---- CONTENUTO DEL DATASET

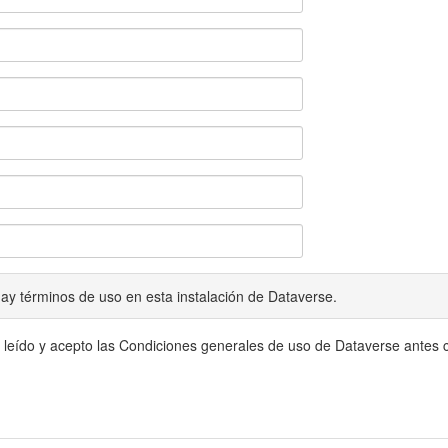
ay términos de uso en esta instalación de Dataverse.
 leído y acepto las Condiciones generales de uso de Dataverse antes c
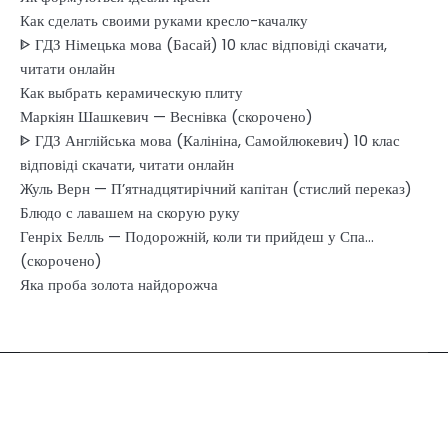
Как сделать своими руками кресло-качалку
ᐈ ГДЗ Німецька мова (Басай) 10 клас відповіді скачати,
читати онлайн
Как выбрать керамическую плиту
Маркіян Шашкевич — Веснівка (скорочено)
ᐈ ГДЗ Англійська мова (Калініна, Самойлюкевич) 10 клас
відповіді скачати, читати онлайн
Жуль Верн — П’ятнадцятирічний капітан (стислий переказ)
Блюдо с лавашем на скорую руку
Генріх Белль — Подорожній, коли ти прийдеш у Спа…
(скорочено)
Яка проба золота найдорожча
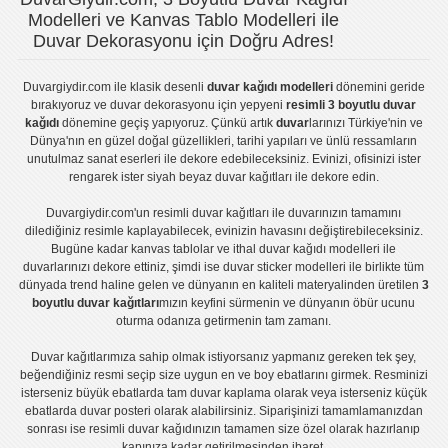
Modelleri ve Kanvas Tablo Modelleri ile
Duvar Dekorasyonu için Doğru Adres!
Duvargiydir.com
ile klasik desenli
duvar kağıdı modelleri
dönemini geride
bırakıyoruz ve
duvar dekorasyonu
için yepyeni
resimli 3 boyutlu duvar
kağıdı
dönemine geçiş yapıyoruz. Çünkü artık
duvar
larınızı Türkiye'nin ve
Dünya'nın en güzel doğal güzellikleri, tarihi yapıları ve ünlü ressamların
unutulmaz sanat eserleri ile dekore edebileceksiniz. Evinizi, ofisinizi ister
rengarek ister
siyah beyaz duvar kağıtları
ile dekore edin.
Duvargiydir.com'un
resimli duvar kağıtları
ile duvarınızın tamamını
dilediğiniz resimle kaplayabilecek, evinizin havasını değiştirebileceksiniz.
Bugüne kadar
kanvas tablo
lar ve
ithal duvar kağıdı modelleri
ile
duvarlarınızı dekore ettiniz, şimdi ise
duvar sticker
modelleri ile birlikte tüm
dünyada trend haline gelen ve dünyanın en kaliteli materyalinden üretilen
3
boyutlu duvar kağıtları
mızın keyfini sürmenin ve dünyanın öbür ucunu
oturma odanıza getirmenin tam zamanı.
Duvar kağıtlarımıza sahip olmak istiyorsanız
yapmanız gereken tek şey,
beğendiğiniz resmi seçip size uygun en ve boy ebatlarını girmek. Resminizi
isterseniz büyük ebatlarda tam
duvar kaplama
olarak veya isterseniz küçük
ebatlarda
duvar posteri
olarak alabilirsiniz. Siparişinizi tamamlamanızdan
sonrası ise
resimli duvar kağıdı
nızın tamamen size özel olarak hazırlanıp
kapınıza kadar getirilmesinden ibaret.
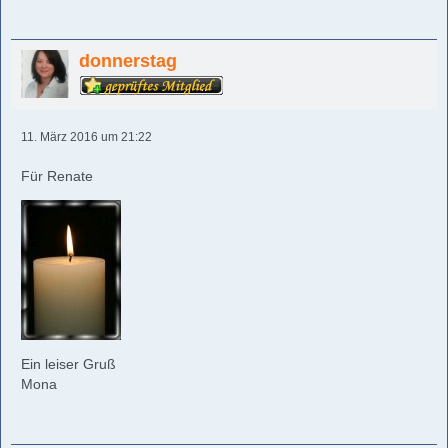
donnerstag
11. März 2016 um 21:22
Für Renate
Ein leiser Gruß
Mona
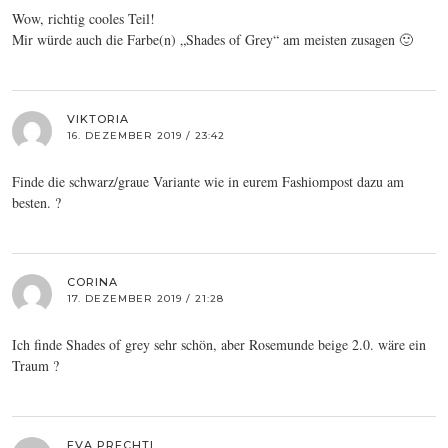
Wow, richtig cooles Teil!
Mir würde auch die Farbe(n) „Shades of Grey“ am meisten zusagen 🙂
VIKTORIA
16. DEZEMBER 2019 / 23:42
Finde die schwarz/graue Variante wie in eurem Fashiompost dazu am
besten. ?
CORINA
17. DEZEMBER 2019 / 21:28
Ich finde Shades of grey sehr schön, aber Rosemunde beige 2.0. wäre ein
Traum ?
EVA PRECHTL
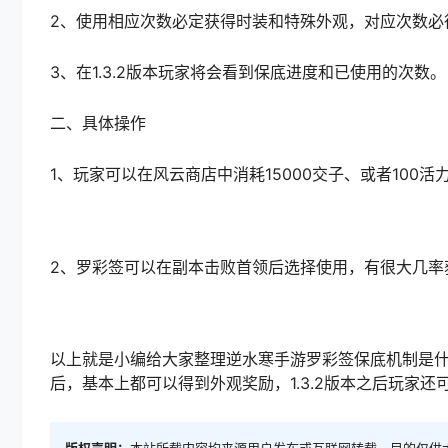
2、使用相应次数必定获得时装和特殊外观，对应次数必
3、在1.3.2版本玩家将会看到保底进度和已使用的次数。
二、具体操作
1、玩家可以在风云商店中消耗15000交子、或者100活
2、罗彩签可以在副本击败首领后选择使用，有很大几率
以上就是小编给大家整理逆水寒手游罗彩签保底机制是什
后，基本上都可以得到外观奖励，1.3.2版本之后玩家还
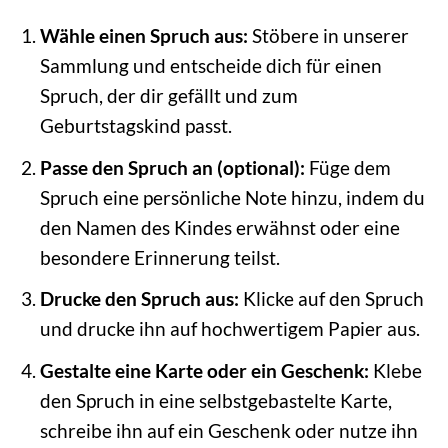
Wähle einen Spruch aus:
Stöbere in unserer
Sammlung und entscheide dich für einen
Spruch, der dir gefällt und zum
Geburtstagskind passt.
Passe den Spruch an (optional):
Füge dem
Spruch eine persönliche Note hinzu, indem du
den Namen des Kindes erwähnst oder eine
besondere Erinnerung teilst.
Drucke den Spruch aus:
Klicke auf den Spruch
und drucke ihn auf hochwertigem Papier aus.
Gestalte eine Karte oder ein Geschenk:
Klebe
den Spruch in eine selbstgebastelte Karte,
schreibe ihn auf ein Geschenk oder nutze ihn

--------

● RICHIESTA DI LAVORO
Sostituisca «Spruch» con «Vers» in tutte le righe riportate sopra e le trascriva di nuovo senza cambiare nient'altro, omettendo le immagini.

● RISULTATO ESERCIZIO
ay términos de uso en esta instalación de Dataverse.
 leído y acepto las Condiciones generales de uso de Dataverse antes c
Как сделать своими руками кресло-качалку
ᐈ ГДЗ Німецька мова (Басай) 10 клас відповіді скачати,
читати онлайн
Как выбрать керамическую плиту
Маркіян Шашкевич — Веснівка (скорочено)
ᐈ ГДЗ Англійська мова (Калініна, Самойлюкевич) 10 клас
відповіді скачати, читати онлайн
Жуль Верн — П’ятнадцятирічний капітан (стислий переказ)
Блюдо с лавашем на скорую руку
Генріх Белль — Подорожній, коли ти прийдеш у Спа…
(скорочено)
Яка проба золота найдорожча
Modelleri ve Kanvas Tablo Modelleri ile
Duvar Dekorasyonu için Doğru Adres!
Duvargiydir.com
ile klasik desenli
duvar kağıdı modelleri
dönemini geride
bırakıyoruz ve
duvar dekorasyonu
için yepyeni
resimli 3 boyutlu duvar
kağıdı
dönemine geçiş yapıyoruz. Çünkü artık
duvar
larınızı Türkiye'nin ve
Dünya'nın en güzel doğal güzellikleri, tarihi yapıları ve ünlü ressamların
unutulmaz sanat eserleri ile dekore edebileceksiniz. Evinizi, ofisinizi ister
rengarek ister
siyah beyaz duvar kağıtları
ile dekore edin.
Duvargiydir.com'un
resimli duvar kağıtları
ile duvarınızın tamamını
dilediğiniz resimle kaplayabilecek, evinizin havasını değiştirebileceksiniz.
Bugüne kadar
kanvas tablo
lar ve
ithal duvar kağıdı modelleri
ile
duvarlarınızı dekore ettiniz, şimdi ise
duvar sticker
modelleri ile birlikte tüm
dünyada trend haline gelen ve dünyanın en kaliteli materyalinden üretilen
3
boyutlu duvar kağıtları
mızın keyfini sürmenin ve dünyanın öbür ucunu
oturma odanıza getirmenin tam zamanı.
Duvar kağıtlarımıza sahip olmak istiyorsanız
yapmanız gereken tek şey,
beğendiğiniz resmi seçip size uygun en ve boy ebatlarını girmek. Resminizi
isterseniz büyük ebatlarda tam
duvar kaplama
olarak veya isterseniz küçük
ebatlarda
duvar posteri
olarak alabilirsiniz. Siparişinizi tamamlamanızdan
sonrası ise
resimli duvar kağıdı
nızın tamamen size özel olarak hazırlanıp
kapınıza kadar getirilmesinden ibaret.
donnerstag
11. März 2016 um 21:22
Für Renate
Ein leiser Gruß
Mona
Wow, richtig cooles Teil!
Mir würde auch die Farbe(n) „Shades of Grey“ am meisten zusagen 🙂
VIKTORIA
16. DEZEMBER 2019 / 23:42
Finde die schwarz/graue Variante wie in eurem Fashiompost dazu am
besten. ?
CORINA
17. DEZEMBER 2019 / 21:28
Ich finde Shades of grey sehr schön, aber Rosemunde beige 2.0. wäre ein
Traum ?
EVA PRECHTL
2、使用相应次数必定获得时装和特殊外观，对应次数必
3、在1.3.2版本玩家将会看到保底进度和已使用的次数。
二、具体操作
1、玩家可以在风云商店中消耗15000交子、或者100活
2、罗彩签可以在副本击败首领后选择使用，有很大几率
以上就是小编给大家整理逆水寒手游罗彩签保底机制是什
后，基本上都可以得到外观奖励，1.3.2版本之后玩家还
Wähle einen Vers aus:
Stöbere in unserer
Sammlung und entscheide dich für einen
Vers, der dir gefällt und zum
Geburtstagskind passt.
Passe den Vers an (optional):
Füge dem
Vers eine persönliche Note hinzu, indem du
den Namen des Kindes erwähnst oder eine
besondere Erinnerung teilst.
Drucke den Vers aus:
Klicke auf den Vers
und drucke ihn auf hochwertigem Papier aus.
Gestalte eine Karte oder ein Geschenk:
Klebe
den Vers in eine selbstgebastelte Karte,
schreibe ihn auf ein Geschenk oder nutze ihn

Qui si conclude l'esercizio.